El lun., 27 ene. 2020 a las 19:01, DANIEL URBANO DE LA RUA (<dannybombastic@gmail.com>) escribió:

El lun., 27 ene. 2020 a las 18:59, Stephen J. Butler (<stephen.butler@gmail.com>) escribió:
Frankly, if is_on_sale has such a tight constraint I wouldn't have it as its own column.
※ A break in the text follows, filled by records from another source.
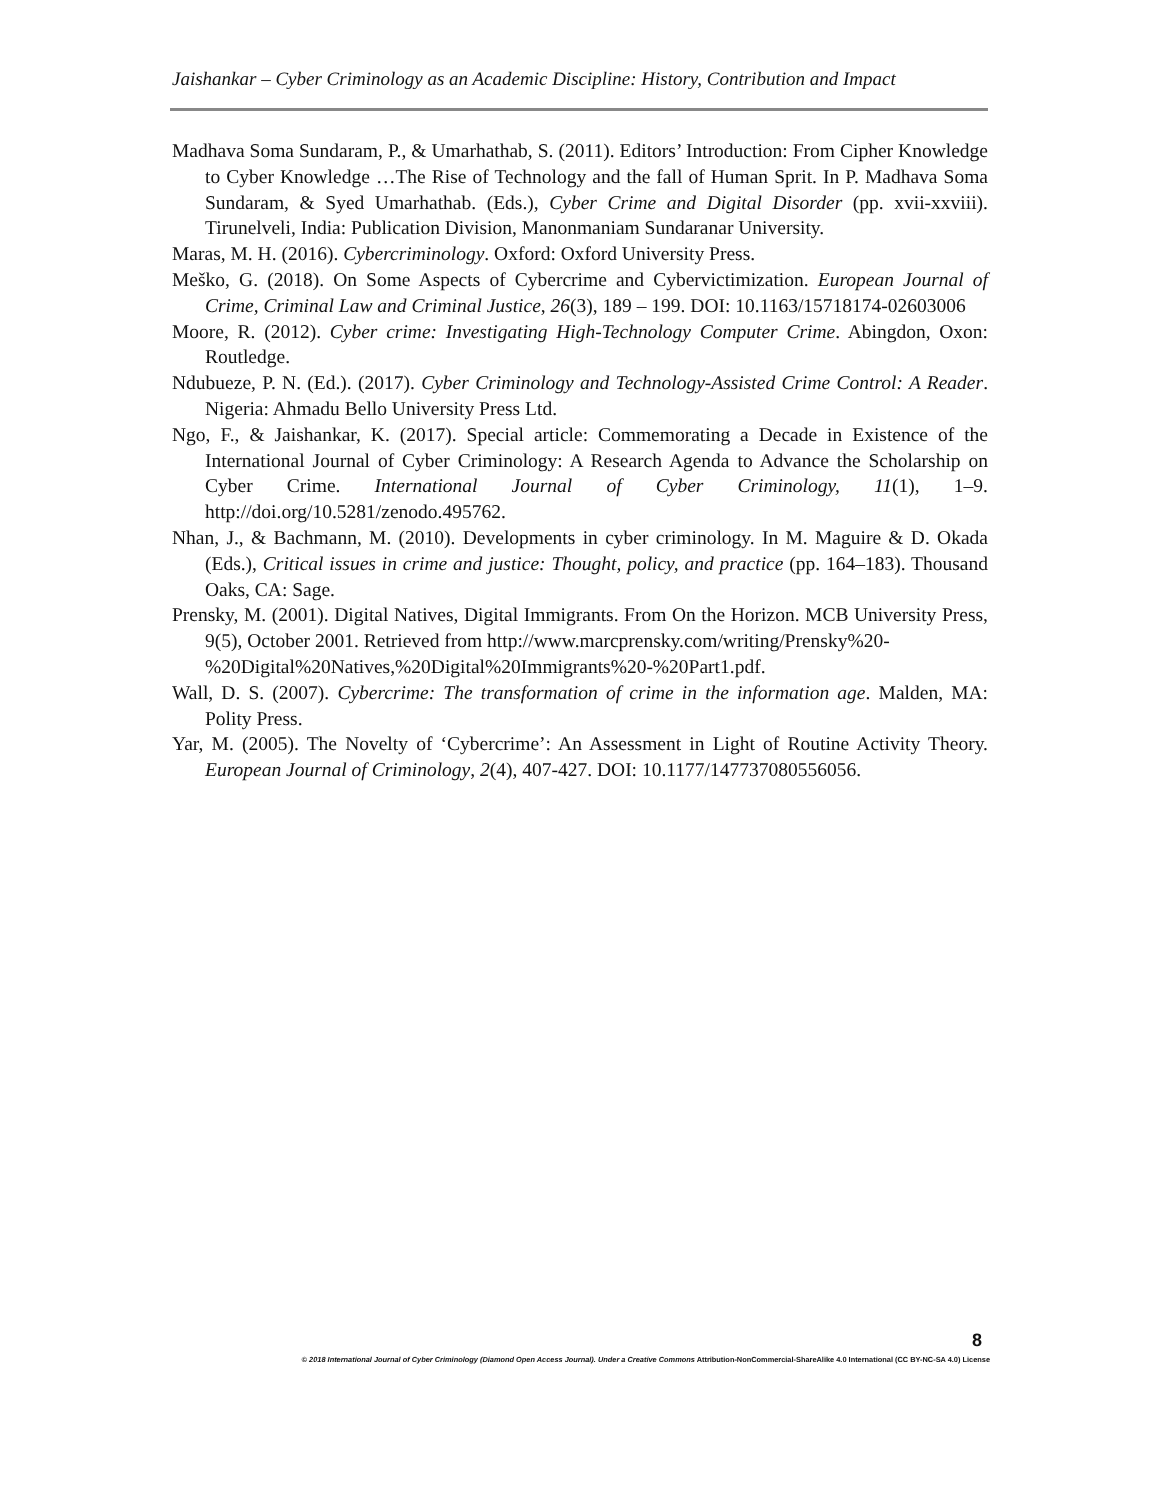Jaishankar – Cyber Criminology as an Academic Discipline: History, Contribution and Impact
Madhava Soma Sundaram, P., & Umarhathab, S. (2011). Editors’ Introduction: From Cipher Knowledge to Cyber Knowledge …The Rise of Technology and the fall of Human Sprit. In P. Madhava Soma Sundaram, & Syed Umarhathab. (Eds.), Cyber Crime and Digital Disorder (pp. xvii-xxviii). Tirunelveli, India: Publication Division, Manonmaniam Sundaranar University.
Maras, M. H. (2016). Cybercriminology. Oxford: Oxford University Press.
Meško, G. (2018). On Some Aspects of Cybercrime and Cybervictimization. European Journal of Crime, Criminal Law and Criminal Justice, 26(3), 189 – 199. DOI: 10.1163/15718174-02603006
Moore, R. (2012). Cyber crime: Investigating High-Technology Computer Crime. Abingdon, Oxon: Routledge.
Ndubueze, P. N. (Ed.). (2017). Cyber Criminology and Technology-Assisted Crime Control: A Reader. Nigeria: Ahmadu Bello University Press Ltd.
Ngo, F., & Jaishankar, K. (2017). Special article: Commemorating a Decade in Existence of the International Journal of Cyber Criminology: A Research Agenda to Advance the Scholarship on Cyber Crime. International Journal of Cyber Criminology, 11(1), 1–9. http://doi.org/10.5281/zenodo.495762.
Nhan, J., & Bachmann, M. (2010). Developments in cyber criminology. In M. Maguire & D. Okada (Eds.), Critical issues in crime and justice: Thought, policy, and practice (pp. 164–183). Thousand Oaks, CA: Sage.
Prensky, M. (2001). Digital Natives, Digital Immigrants. From On the Horizon. MCB University Press, 9(5), October 2001. Retrieved from http://www.marcprensky.com/writing/Prensky%20-
%20Digital%20Natives,%20Digital%20Immigrants%20-%20Part1.pdf.
Wall, D. S. (2007). Cybercrime: The transformation of crime in the information age. Malden, MA: Polity Press.
Yar, M. (2005). The Novelty of ‘Cybercrime’: An Assessment in Light of Routine Activity Theory. European Journal of Criminology, 2(4), 407-427. DOI: 10.1177/147737080556056.
8
© 2018 International Journal of Cyber Criminology (Diamond Open Access Journal). Under a Creative Commons Attribution-NonCommercial-ShareAlike 4.0 International (CC BY-NC-SA 4.0) License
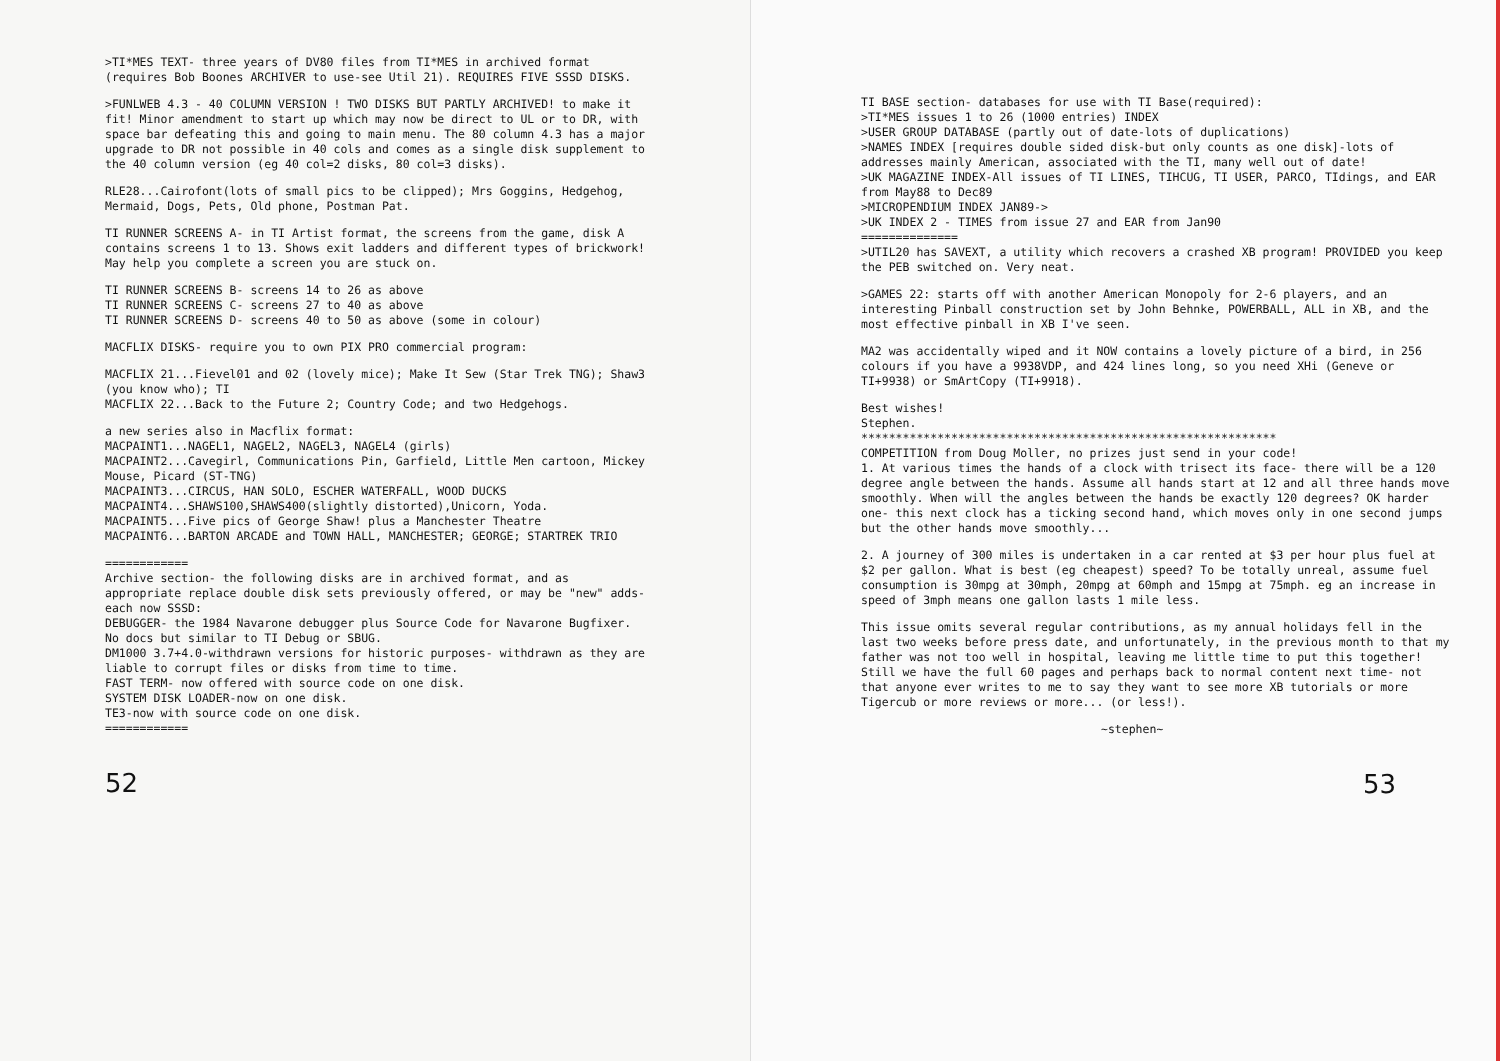>TI*MES TEXT- three years of DV80 files from TI*MES in archived format (requires Bob Boones ARCHIVER to use-see Util 21). REQUIRES FIVE SSSD DISKS.
>FUNLWEB 4.3 - 40 COLUMN VERSION ! TWO DISKS BUT PARTLY ARCHIVED! to make it fit! Minor amendment to start up which may now be direct to UL or to DR, with space bar defeating this and going to main menu. The 80 column 4.3 has a major upgrade to DR not possible in 40 cols and comes as a single disk supplement to the 40 column version (eg 40 col=2 disks, 80 col=3 disks).
RLE28...Cairofont(lots of small pics to be clipped); Mrs Goggins, Hedgehog, Mermaid, Dogs, Pets, Old phone, Postman Pat.
TI RUNNER SCREENS A- in TI Artist format, the screens from the game, disk A contains screens 1 to 13. Shows exit ladders and different types of brickwork! May help you complete a screen you are stuck on.
TI RUNNER SCREENS B- screens 14 to 26 as above
TI RUNNER SCREENS C- screens 27 to 40 as above
TI RUNNER SCREENS D- screens 40 to 50 as above (some in colour)
MACFLIX DISKS- require you to own PIX PRO commercial program:
MACFLIX 21...Fievel01 and 02 (lovely mice); Make It Sew (Star Trek TNG); Shaw3 (you know who); TI
MACFLIX 22...Back to the Future 2; Country Code; and two Hedgehogs.
a new series also in Macflix format:
MACPAINT1...NAGEL1, NAGEL2, NAGEL3, NAGEL4 (girls)
MACPAINT2...Cavegirl, Communications Pin, Garfield, Little Men cartoon, Mickey Mouse, Picard (ST-TNG)
MACPAINT3...CIRCUS, HAN SOLO, ESCHER WATERFALL, WOOD DUCKS
MACPAINT4...SHAWS100,SHAWS400(slightly distorted),Unicorn, Yoda.
MACPAINT5...Five pics of George Shaw! plus a Manchester Theatre
MACPAINT6...BARTON ARCADE and TOWN HALL, MANCHESTER; GEORGE; STARTREK TRIO
============
Archive section- the following disks are in archived format, and as appropriate replace double disk sets previously offered, or may be "new" adds-each now SSSD:
DEBUGGER- the 1984 Navarone debugger plus Source Code for Navarone Bugfixer. No docs but similar to TI Debug or SBUG.
DM1000 3.7+4.0-withdrawn versions for historic purposes- withdrawn as they are liable to corrupt files or disks from time to time.
FAST TERM- now offered with source code on one disk.
SYSTEM DISK LOADER-now on one disk.
TE3-now with source code on one disk.
============
52
TI BASE section- databases for use with TI Base(required):
>TI*MES issues 1 to 26 (1000 entries) INDEX
>USER GROUP DATABASE (partly out of date-lots of duplications)
>NAMES INDEX [requires double sided disk-but only counts as one disk]-lots of addresses mainly American, associated with the TI, many well out of date!
>UK MAGAZINE INDEX-All issues of TI LINES, TIHCUG, TI USER, PARCO, TIdings, and EAR from May88 to Dec89
>MICROPENDIUM INDEX JAN89->
>UK INDEX 2 - TIMES from issue 27 and EAR from Jan90
==============
>UTIL20 has SAVEXT, a utility which recovers a crashed XB program! PROVIDED you keep the PEB switched on. Very neat.
>GAMES 22: starts off with another American Monopoly for 2-6 players, and an interesting Pinball construction set by John Behnke, POWERBALL, ALL in XB, and the most effective pinball in XB I've seen.
MA2 was accidentally wiped and it NOW contains a lovely picture of a bird, in 256 colours if you have a 9938VDP, and 424 lines long, so you need XHi (Geneve or TI+9938) or SmArtCopy (TI+9918).
Best wishes!
Stephen.
************************************************************
COMPETITION from Doug Moller, no prizes just send in your code!
1. At various times the hands of a clock with trisect its face- there will be a 120 degree angle between the hands. Assume all hands start at 12 and all three hands move smoothly. When will the angles between the hands be exactly 120 degrees? OK harder one- this next clock has a ticking second hand, which moves only in one second jumps but the other hands move smoothly...
2. A journey of 300 miles is undertaken in a car rented at $3 per hour plus fuel at $2 per gallon. What is best (eg cheapest) speed? To be totally unreal, assume fuel consumption is 30mpg at 30mph, 20mpg at 60mph and 15mpg at 75mph. eg an increase in speed of 3mph means one gallon lasts 1 mile less.
This issue omits several regular contributions, as my annual holidays fell in the last two weeks before press date, and unfortunately, in the previous month to that my father was not too well in hospital, leaving me little time to put this together! Still we have the full 60 pages and perhaps back to normal content next time- not that anyone ever writes to me to say they want to see more XB tutorials or more Tigercub or more reviews or more... (or less!).
~stephen~
53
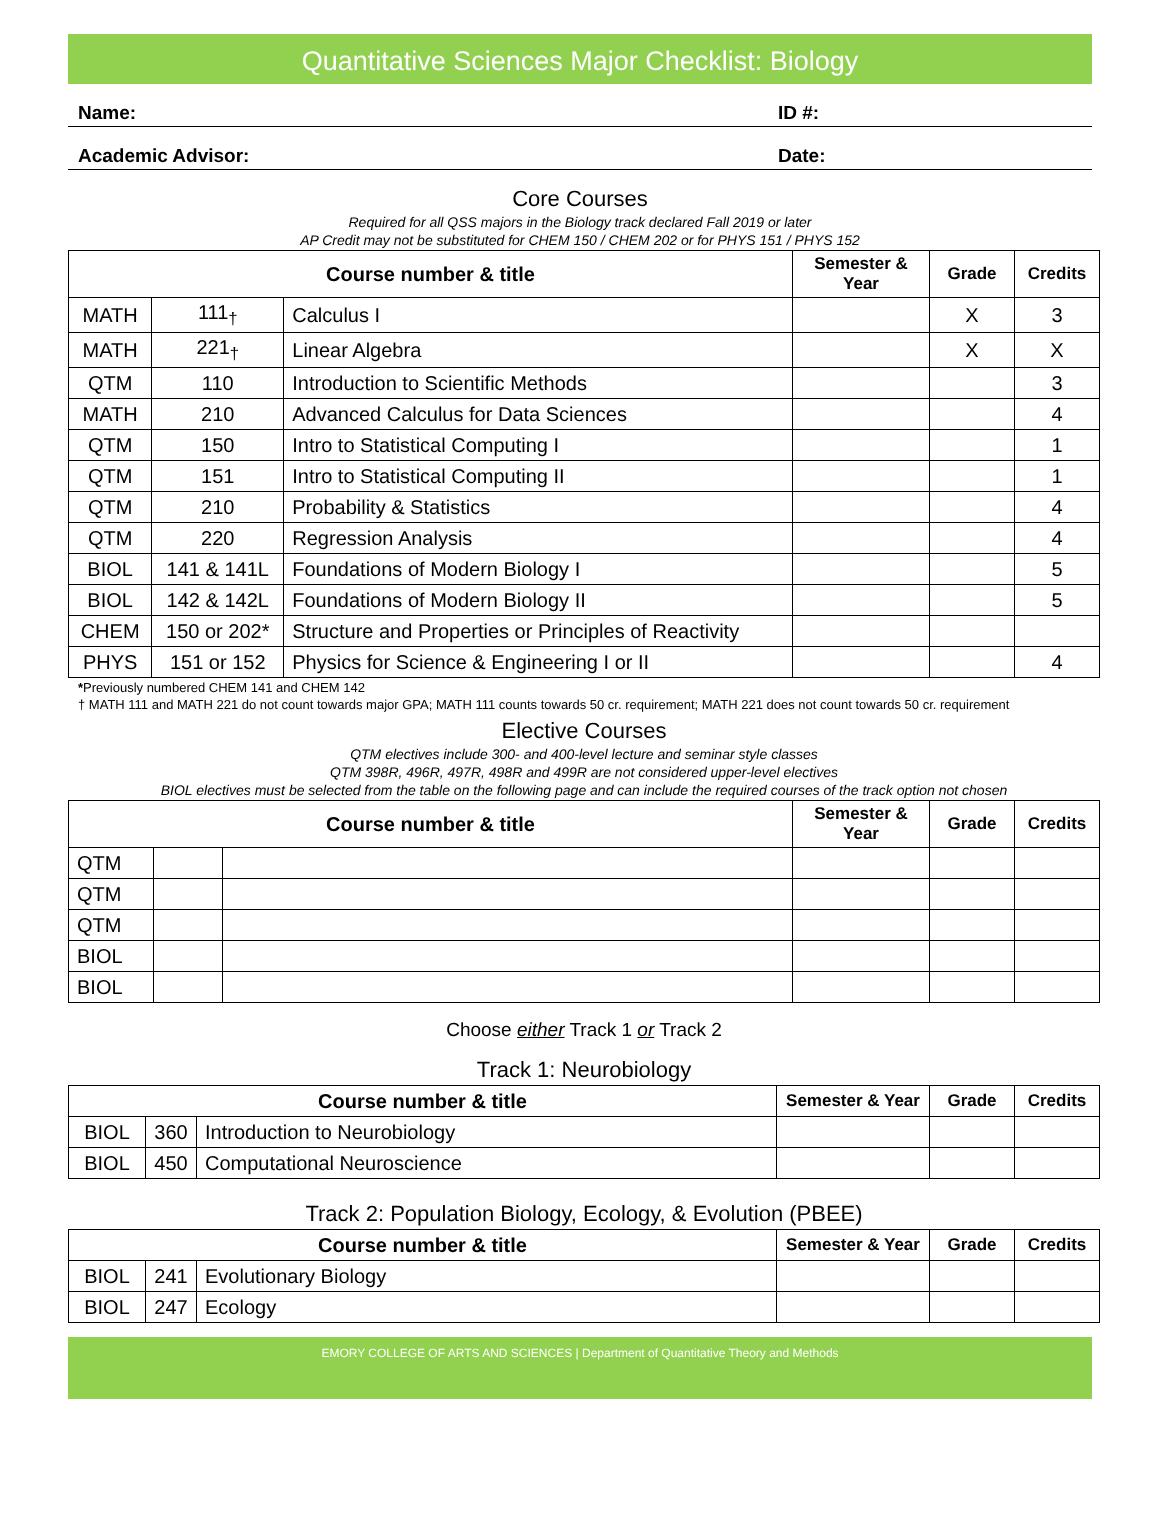Quantitative Sciences Major Checklist: Biology
Name: ID #:
Academic Advisor: Date:
Core Courses
Required for all QSS majors in the Biology track declared Fall 2019 or later
AP Credit may not be substituted for CHEM 150 / CHEM 202 or for PHYS 151 / PHYS 152
| Course number & title | | | Semester & Year | Grade | Credits |
| --- | --- | --- | --- | --- | --- |
| MATH | 111<sub>†</sub> | Calculus I | | X | 3 |
| MATH | 221<sub>†</sub> | Linear Algebra | | X | X |
| QTM | 110 | Introduction to Scientific Methods | | | 3 |
| MATH | 210 | Advanced Calculus for Data Sciences | | | 4 |
| QTM | 150 | Intro to Statistical Computing I | | | 1 |
| QTM | 151 | Intro to Statistical Computing II | | | 1 |
| QTM | 210 | Probability & Statistics | | | 4 |
| QTM | 220 | Regression Analysis | | | 4 |
| BIOL | 141 & 141L | Foundations of Modern Biology I | | | 5 |
| BIOL | 142 & 142L | Foundations of Modern Biology II | | | 5 |
| CHEM | 150 or 202* | Structure and Properties or Principles of Reactivity | | | |
| PHYS | 151 or 152 | Physics for Science & Engineering I or II | | | 4 |
*Previously numbered CHEM 141 and CHEM 142
† MATH 111 and MATH 221 do not count towards major GPA; MATH 111 counts towards 50 cr. requirement; MATH 221 does not count towards 50 cr. requirement
Elective Courses
QTM electives include 300- and 400-level lecture and seminar style classes
QTM 398R, 496R, 497R, 498R and 499R are not considered upper-level electives
BIOL electives must be selected from the table on the following page and can include the required courses of the track option not chosen
| Course number & title | | | Semester & Year | Grade | Credits |
| --- | --- | --- | --- | --- | --- |
| QTM | | | | | |
| QTM | | | | | |
| QTM | | | | | |
| BIOL | | | | | |
| BIOL | | | | | |
Choose either Track 1 or Track 2
Track 1: Neurobiology
| Course number & title | | | Semester & Year | Grade | Credits |
| --- | --- | --- | --- | --- | --- |
| BIOL | 360 | Introduction to Neurobiology | | | |
| BIOL | 450 | Computational Neuroscience | | | |
Track 2: Population Biology, Ecology, & Evolution (PBEE)
| Course number & title | | | Semester & Year | Grade | Credits |
| --- | --- | --- | --- | --- | --- |
| BIOL | 241 | Evolutionary Biology | | | |
| BIOL | 247 | Ecology | | | |
EMORY COLLEGE OF ARTS AND SCIENCES | Department of Quantitative Theory and Methods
Why not just make it an annotated field with an F expression?


Item.objects.annotate(is_on_sale=(F('price') < F('full_price')))



On Mon, Jan 27, 2020 at 11:47 AM Peter Law <peter@thread.com> wrote:
Hi,

Thanks for adding support for check constraints in Django 2.2, it's
great to be able to move constraints into the model definitions.

I've been trying to work out how to express a constraint which
validates that the value of one field expresses a relation between two
other fields, but can't find a nice way to do so.

I've read through the docs and also found
https://groups.google.com/d/topic/django-users/6Olh5V1b7Us/discussion,
but haven't found a concise spelling.

I've got a model like:

```
class Item(Model):
    price = DecimalField()
    full_price = DecimalField()
    is_on_sale = BooleanField()
```

I'd like to be able to express neatly that the `is_on_sale` boolean be
true only when `price < full_price`.
In Postgres I can express this as:

```
ALTER TABLE item
ADD CONSTRAINT is_on_sale_check
CHECK (is_on_sale = (price < full_price))
```

However in Django I can't find a way to express this directly.

I did find a long spelling which essentially checks the True case and
the False case explicitly and then ORs them together, however it's
several lines of `models.Q` combinations and not at all clear about
what the code is trying to achieve.

Is there a concise way to do this sort of constraint? If not, would it
be possible for Django to add support for it?